YOUR TASK —
Rewrite the listing below, changing each "scientific name" to "binomial name" and keeping every other line unchanged.

INFORMATION SHOWN —

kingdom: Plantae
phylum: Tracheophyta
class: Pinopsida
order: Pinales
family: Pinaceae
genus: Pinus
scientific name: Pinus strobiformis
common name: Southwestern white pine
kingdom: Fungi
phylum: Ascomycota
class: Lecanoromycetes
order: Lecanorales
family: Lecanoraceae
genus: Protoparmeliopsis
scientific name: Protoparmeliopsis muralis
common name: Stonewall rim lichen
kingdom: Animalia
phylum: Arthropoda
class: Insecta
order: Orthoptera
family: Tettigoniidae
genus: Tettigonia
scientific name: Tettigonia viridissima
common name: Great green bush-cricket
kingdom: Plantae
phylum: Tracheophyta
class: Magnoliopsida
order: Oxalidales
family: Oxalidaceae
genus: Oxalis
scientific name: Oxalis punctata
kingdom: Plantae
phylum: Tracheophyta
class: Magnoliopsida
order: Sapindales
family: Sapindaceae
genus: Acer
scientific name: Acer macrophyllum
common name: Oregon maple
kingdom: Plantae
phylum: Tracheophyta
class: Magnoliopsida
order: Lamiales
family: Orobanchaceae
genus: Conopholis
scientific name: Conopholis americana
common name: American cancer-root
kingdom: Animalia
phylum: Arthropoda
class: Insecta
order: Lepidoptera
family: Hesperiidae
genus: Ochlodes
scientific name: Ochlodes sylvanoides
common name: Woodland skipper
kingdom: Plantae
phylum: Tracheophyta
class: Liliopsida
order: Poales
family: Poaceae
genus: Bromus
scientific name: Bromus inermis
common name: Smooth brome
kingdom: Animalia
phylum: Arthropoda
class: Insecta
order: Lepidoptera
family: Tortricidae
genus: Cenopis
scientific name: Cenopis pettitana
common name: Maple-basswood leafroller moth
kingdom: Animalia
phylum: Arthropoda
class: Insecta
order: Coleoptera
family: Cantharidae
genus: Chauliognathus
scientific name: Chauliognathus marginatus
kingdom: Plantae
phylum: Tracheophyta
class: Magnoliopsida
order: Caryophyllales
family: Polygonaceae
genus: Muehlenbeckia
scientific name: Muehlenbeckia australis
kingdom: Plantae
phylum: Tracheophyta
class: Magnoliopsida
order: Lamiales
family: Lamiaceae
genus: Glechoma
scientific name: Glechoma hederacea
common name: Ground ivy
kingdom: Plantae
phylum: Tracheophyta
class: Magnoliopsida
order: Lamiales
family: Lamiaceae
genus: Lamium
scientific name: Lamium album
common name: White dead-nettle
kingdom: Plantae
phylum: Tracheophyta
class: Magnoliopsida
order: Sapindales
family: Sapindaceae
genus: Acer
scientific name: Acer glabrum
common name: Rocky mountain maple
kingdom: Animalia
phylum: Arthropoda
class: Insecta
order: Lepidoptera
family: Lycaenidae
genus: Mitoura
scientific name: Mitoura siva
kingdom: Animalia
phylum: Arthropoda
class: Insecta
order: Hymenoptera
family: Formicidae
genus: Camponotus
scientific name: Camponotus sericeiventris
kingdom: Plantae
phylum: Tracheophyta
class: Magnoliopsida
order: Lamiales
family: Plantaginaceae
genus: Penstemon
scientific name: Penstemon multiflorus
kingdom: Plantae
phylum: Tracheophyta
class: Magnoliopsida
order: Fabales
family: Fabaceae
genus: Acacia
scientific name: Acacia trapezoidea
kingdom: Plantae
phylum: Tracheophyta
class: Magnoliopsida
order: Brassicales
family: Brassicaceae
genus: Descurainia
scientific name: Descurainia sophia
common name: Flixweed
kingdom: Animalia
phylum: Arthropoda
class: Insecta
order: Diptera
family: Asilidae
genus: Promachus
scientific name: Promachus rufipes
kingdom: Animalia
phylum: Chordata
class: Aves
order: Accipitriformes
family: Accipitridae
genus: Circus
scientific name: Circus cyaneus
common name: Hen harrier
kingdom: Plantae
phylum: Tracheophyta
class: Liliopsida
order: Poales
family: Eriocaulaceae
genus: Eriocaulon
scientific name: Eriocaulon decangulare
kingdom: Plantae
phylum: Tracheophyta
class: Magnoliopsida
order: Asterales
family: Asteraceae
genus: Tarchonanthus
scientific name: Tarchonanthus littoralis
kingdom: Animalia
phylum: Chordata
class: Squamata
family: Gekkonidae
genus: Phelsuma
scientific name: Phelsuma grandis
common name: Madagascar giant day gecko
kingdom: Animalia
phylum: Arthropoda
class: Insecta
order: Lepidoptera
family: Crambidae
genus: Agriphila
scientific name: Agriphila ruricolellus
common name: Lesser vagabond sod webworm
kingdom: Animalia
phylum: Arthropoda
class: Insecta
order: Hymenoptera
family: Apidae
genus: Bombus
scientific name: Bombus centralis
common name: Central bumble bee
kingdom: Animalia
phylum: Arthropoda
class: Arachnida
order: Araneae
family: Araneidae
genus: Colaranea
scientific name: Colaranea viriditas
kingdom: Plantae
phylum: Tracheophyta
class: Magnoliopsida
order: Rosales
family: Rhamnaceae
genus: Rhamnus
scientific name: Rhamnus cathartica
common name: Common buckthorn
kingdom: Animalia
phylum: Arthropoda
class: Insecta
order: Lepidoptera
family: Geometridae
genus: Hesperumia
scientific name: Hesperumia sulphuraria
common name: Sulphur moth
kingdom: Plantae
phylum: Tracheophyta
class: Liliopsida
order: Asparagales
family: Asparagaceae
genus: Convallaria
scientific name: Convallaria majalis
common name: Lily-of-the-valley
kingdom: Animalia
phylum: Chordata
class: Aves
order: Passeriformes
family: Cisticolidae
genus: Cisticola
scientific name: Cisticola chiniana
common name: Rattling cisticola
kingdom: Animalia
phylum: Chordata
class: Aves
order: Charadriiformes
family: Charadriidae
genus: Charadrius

WORKED ANSWER —
kingdom: Plantae
phylum: Tracheophyta
class: Pinopsida
order: Pinales
family: Pinaceae
genus: Pinus
binomial name: Pinus strobiformis
common name: Southwestern white pine
kingdom: Fungi
phylum: Ascomycota
class: Lecanoromycetes
order: Lecanorales
family: Lecanoraceae
genus: Protoparmeliopsis
binomial name: Protoparmeliopsis muralis
common name: Stonewall rim lichen
kingdom: Animalia
phylum: Arthropoda
class: Insecta
order: Orthoptera
family: Tettigoniidae
genus: Tettigonia
binomial name: Tettigonia viridissima
common name: Great green bush-cricket
kingdom: Plantae
phylum: Tracheophyta
class: Magnoliopsida
order: Oxalidales
family: Oxalidaceae
genus: Oxalis
binomial name: Oxalis punctata
kingdom: Plantae
phylum: Tracheophyta
class: Magnoliopsida
order: Sapindales
family: Sapindaceae
genus: Acer
binomial name: Acer macrophyllum
common name: Oregon maple
kingdom: Plantae
phylum: Tracheophyta
class: Magnoliopsida
order: Lamiales
family: Orobanchaceae
genus: Conopholis
binomial name: Conopholis americana
common name: American cancer-root
kingdom: Animalia
phylum: Arthropoda
class: Insecta
order: Lepidoptera
family: Hesperiidae
genus: Ochlodes
binomial name: Ochlodes sylvanoides
common name: Woodland skipper
kingdom: Plantae
phylum: Tracheophyta
class: Liliopsida
order: Poales
family: Poaceae
genus: Bromus
binomial name: Bromus inermis
common name: Smooth brome
kingdom: Animalia
phylum: Arthropoda
class: Insecta
order: Lepidoptera
family: Tortricidae
genus: Cenopis
binomial name: Cenopis pettitana
common name: Maple-basswood leafroller moth
kingdom: Animalia
phylum: Arthropoda
class: Insecta
order: Coleoptera
family: Cantharidae
genus: Chauliognathus
binomial name: Chauliognathus marginatus
kingdom: Plantae
phylum: Tracheophyta
class: Magnoliopsida
order: Caryophyllales
family: Polygonaceae
genus: Muehlenbeckia
binomial name: Muehlenbeckia australis
kingdom: Plantae
phylum: Tracheophyta
class: Magnoliopsida
order: Lamiales
family: Lamiaceae
genus: Glechoma
binomial name: Glechoma hederacea
common name: Ground ivy
kingdom: Plantae
phylum: Tracheophyta
class: Magnoliopsida
order: Lamiales
family: Lamiaceae
genus: Lamium
binomial name: Lamium album
common name: White dead-nettle
kingdom: Plantae
phylum: Tracheophyta
class: Magnoliopsida
order: Sapindales
family: Sapindaceae
genus: Acer
binomial name: Acer glabrum
common name: Rocky mountain maple
kingdom: Animalia
phylum: Arthropoda
class: Insecta
order: Lepidoptera
family: Lycaenidae
genus: Mitoura
binomial name: Mitoura siva
kingdom: Animalia
phylum: Arthropoda
class: Insecta
order: Hymenoptera
family: Formicidae
genus: Camponotus
binomial name: Camponotus sericeiventris
kingdom: Plantae
phylum: Tracheophyta
class: Magnoliopsida
order: Lamiales
family: Plantaginaceae
genus: Penstemon
binomial name: Penstemon multiflorus
kingdom: Plantae
phylum: Tracheophyta
class: Magnoliopsida
order: Fabales
family: Fabaceae
genus: Acacia
binomial name: Acacia trapezoidea
kingdom: Plantae
phylum: Tracheophyta
class: Magnoliopsida
order: Brassicales
family: Brassicaceae
genus: Descurainia
binomial name: Descurainia sophia
common name: Flixweed
kingdom: Animalia
phylum: Arthropoda
class: Insecta
order: Diptera
family: Asilidae
genus: Promachus
binomial name: Promachus rufipes
kingdom: Animalia
phylum: Chordata
class: Aves
order: Accipitriformes
family: Accipitridae
genus: Circus
binomial name: Circus cyaneus
common name: Hen harrier
kingdom: Plantae
phylum: Tracheophyta
class: Liliopsida
order: Poales
family: Eriocaulaceae
genus: Eriocaulon
binomial name: Eriocaulon decangulare
kingdom: Plantae
phylum: Tracheophyta
class: Magnoliopsida
order: Asterales
family: Asteraceae
genus: Tarchonanthus
binomial name: Tarchonanthus littoralis
kingdom: Animalia
phylum: Chordata
class: Squamata
family: Gekkonidae
genus: Phelsuma
binomial name: Phelsuma grandis
common name: Madagascar giant day gecko
kingdom: Animalia
phylum: Arthropoda
class: Insecta
order: Lepidoptera
family: Crambidae
genus: Agriphila
binomial name: Agriphila ruricolellus
common name: Lesser vagabond sod webworm
kingdom: Animalia
phylum: Arthropoda
class: Insecta
order: Hymenoptera
family: Apidae
genus: Bombus
binomial name: Bombus centralis
common name: Central bumble bee
kingdom: Animalia
phylum: Arthropoda
class: Arachnida
order: Araneae
family: Araneidae
genus: Colaranea
binomial name: Colaranea viriditas
kingdom: Plantae
phylum: Tracheophyta
class: Magnoliopsida
order: Rosales
family: Rhamnaceae
genus: Rhamnus
binomial name: Rhamnus cathartica
common name: Common buckthorn
kingdom: Animalia
phylum: Arthropoda
class: Insecta
order: Lepidoptera
family: Geometridae
genus: Hesperumia
binomial name: Hesperumia sulphuraria
common name: Sulphur moth
kingdom: Plantae
phylum: Tracheophyta
class: Liliopsida
order: Asparagales
family: Asparagaceae
genus: Convallaria
binomial name: Convallaria majalis
common name: Lily-of-the-valley
kingdom: Animalia
phylum: Chordata
class: Aves
order: Passeriformes
family: Cisticolidae
genus: Cisticola
binomial name: Cisticola chiniana
common name: Rattling cisticola
kingdom: Animalia
phylum: Chordata
class: Aves
order: Charadriiformes
family: Charadriidae
genus: Charadrius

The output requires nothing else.